Consequently, the dialogue of the Church with the Left in Greece is important, since in our country the identification between the Church and the Right is not extensively observed. If this was done with some Christians and Clergy it would not be accepted by the Church, which distances herself from all those patterns. The Orthodox Church did not identify with fascism, nazism, ethnophyletism and tyrannies. She can tolerate them, because we could do no different, but was not totally identified with them.

5. No one refuses a dialogue of theologians and clergy with the Left, because in the past few excesses were observed. Sometimes the Right appropriated the ecclesiastical space, sometimes some Christians opposed the Left, or some leftists uncritically questioned the Church, without understanding that the Orthodox Church is one thing, as expressed by the Fathers of the Church, and Western Christianity is another with its various expressions. There can be also be a dialogue between theologians and the Right to explore various mainly practical issues. However, this dialogue, in order for us to be better acquainted, must touch upon the heart of the matter and not some external, social consequences. I think that such a dialogue is to be on four bases.

The first is Metaphysics. It should be investigated what metaphysics is, what are its attributes, and what is the attitude of the Left with the Orthodox on the issue of metaphysics. It is known that Marxists and the Fathers of the Church oppose metaphysics. Also, metaphysics is associated with Western Christianity, which is associated with German Idealism.

The second is the Enlightenment. It should be clarified why the Left brought enlightenment principles to Greece, and expresses itself according to the enlightenment, since the Western Enlightenment birthed liberalism or it was born from it, and fueled capitalism. It is not enough for the leftists to accept the enlightenment, because some enlighteners were agnostics or atheists or deists who rejected neoliberal views.

The third is the difference between religion and the Church. Marx opposed religion, which he expressed as metaphysical, magical and the opiate of the people. The Church, however, is clearly different from religion and its aspirations, and is free of religious ideologies, which are operated by the tyrannical regimes.

The fourth is the teaching - theoretically and practically - both of the Left and of the Church regarding property, wealth and economic assets. Then we shall be given the opportunity to identify the social teaching of the Fathers of the Church, derived from the theology of the Church, and show that the theology of the Orthodox Church for material goods is radical and exceeds all modern sociological theories.

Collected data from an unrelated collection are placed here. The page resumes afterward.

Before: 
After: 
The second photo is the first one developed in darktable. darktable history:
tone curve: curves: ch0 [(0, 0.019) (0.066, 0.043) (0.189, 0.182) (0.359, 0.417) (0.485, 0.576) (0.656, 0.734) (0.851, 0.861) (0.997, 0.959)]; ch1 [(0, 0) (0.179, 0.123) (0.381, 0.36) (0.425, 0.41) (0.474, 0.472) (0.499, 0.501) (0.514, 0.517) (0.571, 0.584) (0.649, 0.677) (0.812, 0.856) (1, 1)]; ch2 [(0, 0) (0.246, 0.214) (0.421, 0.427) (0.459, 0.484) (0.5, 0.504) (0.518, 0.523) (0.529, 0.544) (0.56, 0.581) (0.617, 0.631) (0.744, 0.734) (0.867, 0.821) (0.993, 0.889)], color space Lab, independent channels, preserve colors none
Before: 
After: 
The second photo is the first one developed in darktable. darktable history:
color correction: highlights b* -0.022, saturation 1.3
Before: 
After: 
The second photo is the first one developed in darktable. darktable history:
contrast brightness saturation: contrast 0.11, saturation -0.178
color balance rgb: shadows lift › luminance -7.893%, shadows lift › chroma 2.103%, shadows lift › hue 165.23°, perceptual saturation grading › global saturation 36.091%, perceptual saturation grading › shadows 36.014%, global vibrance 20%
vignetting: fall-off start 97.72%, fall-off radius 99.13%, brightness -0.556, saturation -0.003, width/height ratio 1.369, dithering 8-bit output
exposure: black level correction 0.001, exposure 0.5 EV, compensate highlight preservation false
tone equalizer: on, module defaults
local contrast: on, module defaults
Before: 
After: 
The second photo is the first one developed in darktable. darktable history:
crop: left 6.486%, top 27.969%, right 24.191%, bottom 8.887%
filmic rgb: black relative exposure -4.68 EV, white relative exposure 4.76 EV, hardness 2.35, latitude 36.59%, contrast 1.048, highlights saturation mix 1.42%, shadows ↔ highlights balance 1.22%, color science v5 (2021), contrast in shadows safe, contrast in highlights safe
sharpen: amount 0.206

In conclusion, the Church is open to any dialogue, it suffices to take place without considerations, but with sincerity and attention. Dialogue will clear up some additional external components, and there will be an acquaintance, or knowledge of the other side. At least in terms of the Church those who approach the dialogue must have the features of the Fathers of the fourth century, namely Basil the Great, Gregory the Theologian, Gregory of Nyssa and others who had empirical theology, intellectual capacity, high qualities, and proficiency in the contemporary reality. Only then the dialogue can produce results, otherwise it will remain on the margin of ecclesial and social life, and it will be exploited and eventually deteriorate.